When he acts, at times violently, it’s at best a reflex, a spur-of-the-moment, kill-or-be-killed decision, for he’s coming from a place of deep-seated uncertainly, a notion established by bookending sequences that show him hanging out with his kid brother back home in the Peak District, his only escape from the treachery of the wider world. And it is indeed treacherous, as not only must Pvt Hook navigate the mean streets of a city consumed by mindless sectarianism, he’s also a pawn in a dangerous game being played by British military top brass, ostensibly in Ireland to ‘support’ the shit-kicking RUC in their Fenian-bashing rounds but in reality plying their decades-old trade of divide and rule, a motive even plummy unit commander Lt Armitage (Sam Reid) has trouble comprehending.

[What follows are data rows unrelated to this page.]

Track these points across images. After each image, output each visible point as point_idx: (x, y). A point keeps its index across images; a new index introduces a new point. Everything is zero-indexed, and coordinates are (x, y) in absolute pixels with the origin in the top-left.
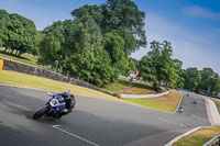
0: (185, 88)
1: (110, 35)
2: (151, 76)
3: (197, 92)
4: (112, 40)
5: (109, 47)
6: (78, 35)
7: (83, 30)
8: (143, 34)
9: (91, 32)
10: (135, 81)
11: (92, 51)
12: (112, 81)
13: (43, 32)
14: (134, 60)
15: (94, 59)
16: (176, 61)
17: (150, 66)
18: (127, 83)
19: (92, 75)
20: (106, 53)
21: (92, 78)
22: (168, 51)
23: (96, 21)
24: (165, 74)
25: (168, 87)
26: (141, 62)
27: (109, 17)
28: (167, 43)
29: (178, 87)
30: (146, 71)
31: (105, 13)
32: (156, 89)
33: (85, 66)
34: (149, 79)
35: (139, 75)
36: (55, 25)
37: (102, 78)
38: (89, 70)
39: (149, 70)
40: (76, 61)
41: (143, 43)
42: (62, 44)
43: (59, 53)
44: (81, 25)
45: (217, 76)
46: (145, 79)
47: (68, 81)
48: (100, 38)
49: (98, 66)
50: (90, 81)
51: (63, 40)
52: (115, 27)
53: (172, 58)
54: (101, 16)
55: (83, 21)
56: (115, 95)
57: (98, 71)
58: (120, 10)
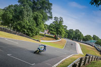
0: (68, 38)
1: (36, 13)
2: (54, 32)
3: (72, 40)
4: (37, 15)
5: (36, 19)
6: (21, 12)
7: (23, 10)
8: (51, 13)
9: (27, 11)
10: (47, 34)
11: (27, 20)
12: (36, 34)
13: (4, 10)
14: (47, 25)
15: (29, 24)
16: (65, 26)
17: (54, 28)
18: (43, 35)
19: (27, 31)
20: (34, 21)
21: (27, 33)
22: (61, 21)
23: (30, 6)
24: (60, 32)
25: (61, 37)
26: (50, 26)
27: (36, 4)
28: (61, 18)
29: (65, 37)
30: (52, 30)
31: (34, 2)
32: (56, 38)
33: (24, 27)
34: (53, 34)
35: (49, 32)
36: (10, 7)
37: (32, 32)
38: (26, 29)
39: (53, 30)
40: (20, 24)
41: (51, 18)
42: (13, 16)
43: (11, 20)
44: (22, 7)
45: (81, 33)
46: (51, 34)
47: (16, 34)
48: (32, 14)
49: (30, 27)
50: (26, 34)
51: (14, 14)
52: (38, 9)
53: (63, 25)
54: (32, 4)
55: (24, 6)
56: (37, 41)
57: (30, 29)
58: (41, 2)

O’Connell’s performance here, coupled with Demange’s grasp of tension and supported by David Holmes’ subliminal soundtrack, makes ’71 such a gripping experience that you’ll forget its few nagging imperfections. Though visually some verité-style scenes stand out, as does the way Demagne uses the red-brick terraces like a maze to induce a powerful claustrophobia, the overall look is workmanlike, fine for television (he’s a veteran of gritty police procedural dramas for ITV) yet a tad lacking for the larger canvas of the big screen. There are some historical anachronisms, perhaps inevitable viewing this time through the prism of change. And among the cast, Armitage is a little too Tim Nice But Dim for comfort (not to mention his close resemblance to Chris Morris) while the sinister undercover operatives, led by moustachioed Sean Harris, seem plucked from a ’70s-themed comedy sketch.

Yet such first impressions are quickly cast away by Demange’s command of the material, and O’Connell’s command of the screen. It’s all about Pvt Hook and his odyssey, and we’re right there with him as he rounds every corner into the unknown.